In [1]:
import torch
import torch.nn as nn

class PatchEmbedding(nn.Module):
    def __init__(self, in_channels=3, patch_size=16, emb_size=768):
        super().__init__()
        self.patch_size = patch_size
        self.proj = nn.Conv2d(in_channels, emb_size, kernel_size=patch_size, stride=patch_size)

    def forward(self, x):
        x = self.proj(x)
        (B, C, H, W) = x.shape
        x = x.view(B, C, H * W)
        x = x.permute(0, 2, 1)
        return x

class VisionTransformer(nn.Module):
    def __init__(self, in_channels=3, patch_size=16, emb_size=768, img_size=224, num_classes=1000, num_layers=12):
        super().__init__()

        self.patch_embedding = PatchEmbedding(in_channels, patch_size, emb_size)
        num_patches = (img_size // patch_size) ** 2

        self.cls_token = nn.Parameter(torch.randn(1, 1, emb_size))
        self.position_embedding = nn.Parameter(torch.randn(1, num_patches + 1, emb_size))
        self.dropout = nn.Dropout(0.1)

        # batch_first=True 옵션 추가
        encoder_layer = nn.TransformerEncoderLayer(emb_size, 8, batch_first=True)
        self.transformer = nn.TransformerEncoder(encoder_layer, num_layers)
        
        self.mlp_head = nn.Sequential(
            nn.Linear(emb_size, emb_size),
            nn.ReLU(),
            nn.Linear(emb_size, num_classes)
        )

    def forward(self, x):
        x = self.patch_embedding(x)
        B, _, _ = x.shape

        cls_tokens = self.cls_token.expand(B, -1, -1)
        x = torch.cat([cls_tokens, x], dim=1)

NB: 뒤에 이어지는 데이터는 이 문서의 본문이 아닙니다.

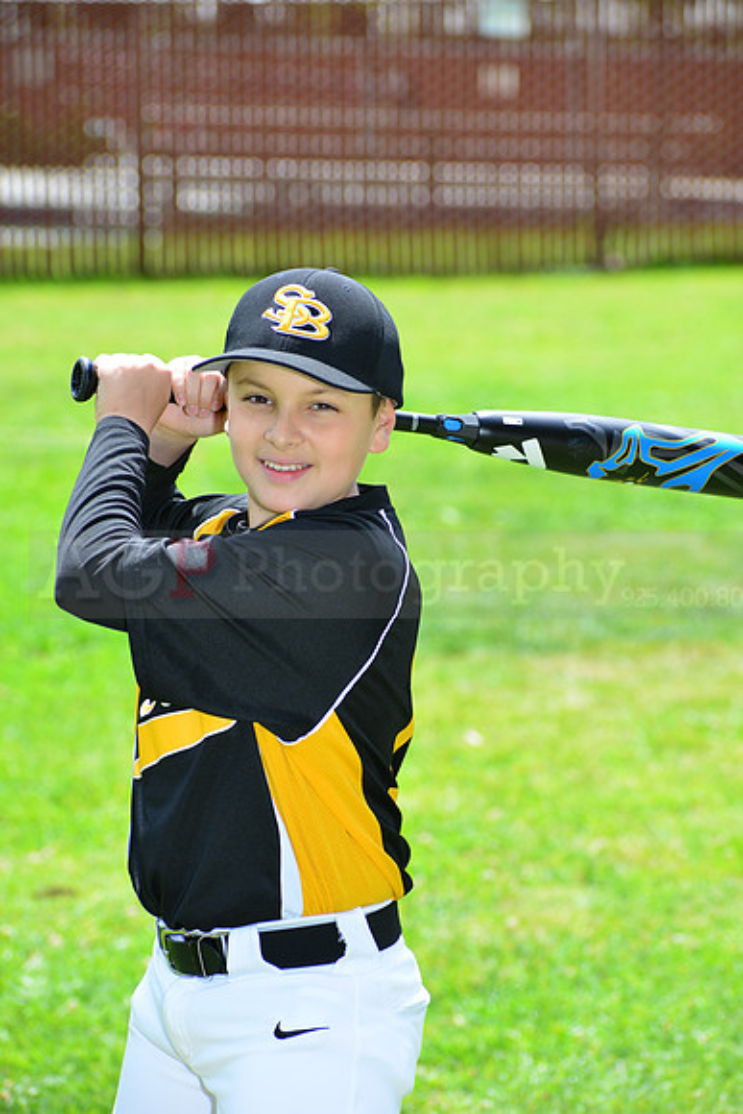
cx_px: 372
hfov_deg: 8.6
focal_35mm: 160
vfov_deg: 12.8
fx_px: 4950
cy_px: 557
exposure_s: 1/200
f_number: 8
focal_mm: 160
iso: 200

        x = x + self.position_embedding
        x = self.dropout(x)

        x = self.transformer(x)

        x = x.mean(dim=1)
        x = self.mlp_head(x)

        return x

# Model 생성 및 예시 입력 통과
model = VisionTransformer()
x = torch.rand(1, 3, 224, 224)
print(model(x).shape)

torch.Size([1, 1000])


In [2]:
import torch
import torch.nn as nn
import torch.optim as optim
from torchvision import datasets, transforms
from torch.utils.data import DataLoader


# GPU 사용 가능한지 확인
device = torch.device("cuda:0" if torch.cuda.is_available() else "cpu")
print(f"Using device: {device}")

# 데이터 전처리
transform = transforms.Compose([
    transforms.Resize((224, 224)),
    transforms.ToTensor(),
])

# 데이터 로더 설정
train_dataset = datasets.ImageFolder(root='C:\\Users\\Jinho\\Downloads\\20231007\\CYH13\\BottomSideWall\\train', transform=transform)
train_loader = DataLoader(train_dataset, batch_size=32, shuffle=True)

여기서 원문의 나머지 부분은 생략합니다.